[Opening Given passage section]

What is bioinformatics and how do we use it?
Image credit: Greg Moss / Wellcome Sanger Institute
Bioinformatics is the science of both storing lots of complex biological data, and of analysing it to find new insights, which we use in many different ways.
- Bioinformatics is fundamental to much biological research and involves biologists who learn programming, or computer programmers, mathematicians or database managers who learn the foundations of biology.
- Bioinformatics enables us to handle the huge amounts of data involved and make sense of them.
What is bioinformatics?
- Modern science isn't simply about publishing one set of results and hoping other researchers read it. It's about linking everything that is out there, to provide new insights that we can only spot if we can see the big picture. Bioinformatics lets us bring together the data from lots of experiments in one place, so we can ask those big questions – and find the answers.
- Bioinformatics involves processing, storing and analysing biological data. This might include:
- Creating databases to store experimental data
- Predicting the way that proteins fold up
- Modelling how all the chemical reactions in a cell interact with each other
- Bioinformatics is a broad field and needs a diverse range of people with diverse skill sets. Programmers to write the computer programs to analyse all this data, database administrators to organise storing it all, biological scientists and statisticians to analyse the data, and web designers to produce sites and apps that scientists can use to search all this data.
What type of biological data can be used in bioinformatics?
Transcriptomics: the study of the transcriptome, the full set of RNA transcripts in a cell.
- Genes aren’t constantly active. They can be turned on and off by proteins and chemical messengers. A gene that is turned on, or expressed, will be used to produce RNA, which is then used as the assembly instructions for a protein.

[Closing Given passage section]
[Opening Stored data section]

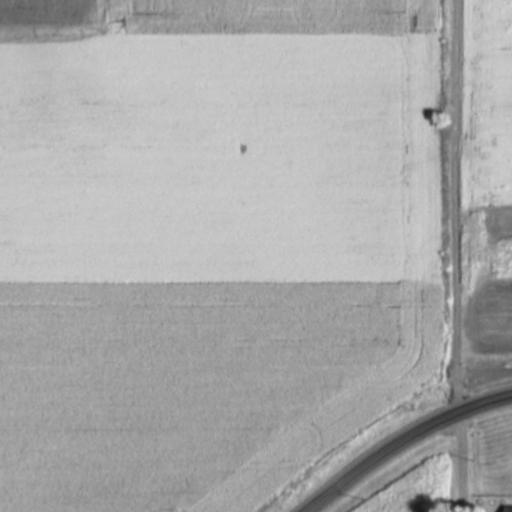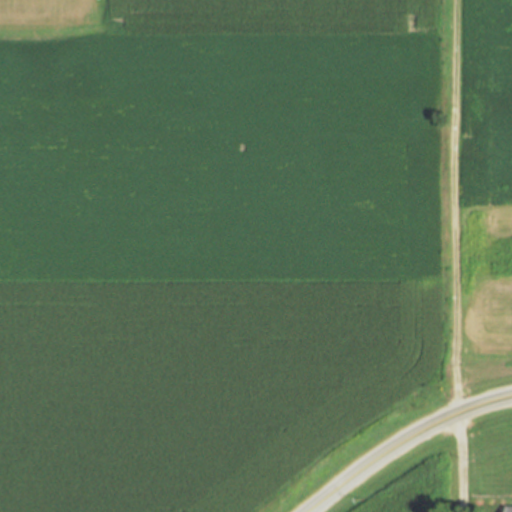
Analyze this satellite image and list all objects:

[Closing Stored data section]

Exercise set:
1 - Copy the bioinformatics passage from "- Modern science" to "find the answers.", replacing "big picture" with "whole picture".
2 - Continue the bioinformatics passage from its last sentence.
The material has nothing to do with the bioinformatics passage.

Task responses:
1 -
- Modern science isn't simply about publishing one set of results and hoping other researchers read it. It's about linking everything that is out there, to provide new insights that we can only spot if we can see the whole picture. Bioinformatics lets us bring together the data from lots of experiments in one place, so we can ask those big questions – and find the answers.

2 -
- For example, your body makes haemoglobin to carry oxygen in red blood cells, but it’s not needed in white blood cells. We would therefore find RNA linked to haemoglobin production in the tissues that make red blood cells but not in the tissues where white blood cells are produced.
- Scientists can use RNA sequencing to compare gene expression in different cell types, for example between healthy and diseased cells.
Proteomics: the study of the complete set of proteins in a cell or system.
- Genes provide the information our cells use to make proteins, which are the machinery of the cell.
- Scientists can analyse a tissue sample and see what proteins can be found in it.
Phenomics: the study of phenotypes at a genome-wide scale.
- A phenotype is the way scientists describe something that can be measured about a person. A phenotype might be 'risk of diabetes' or 'eye colour'.
- Bioinformatics lets us look for possible links between our DNA and a phenotype.
Chemoinformatics: the computational analysis of chemical and biochemical data.
- Drug research generates lots of experimental data.
- Big databases of drug information can help scientists develop new drugs, by providing examples of chemicals that target a certain protein.
How can we use bioinformatics to answer questions in genomics?
It’s possible to start with any of the types of bioinformatics data shown above, depending on what question a lab wants to answer. There are two main approaches:
Starting from the genome:
- Tools like HumanMine and OpenTargets allow scientists to start from a gene and see what proteins it is the blueprint for.
- From there, they look at where the proteins are found in the body, and what diseases are linked to them.
Starting from the population:
- Health researchers start with a large-scale study of volunteers who agree to share their phenotype measurements and a genetic sample.
- This population data lets researchers see if a phenotype is linked to a disease, or locate a gene that might be influencing the phenotype.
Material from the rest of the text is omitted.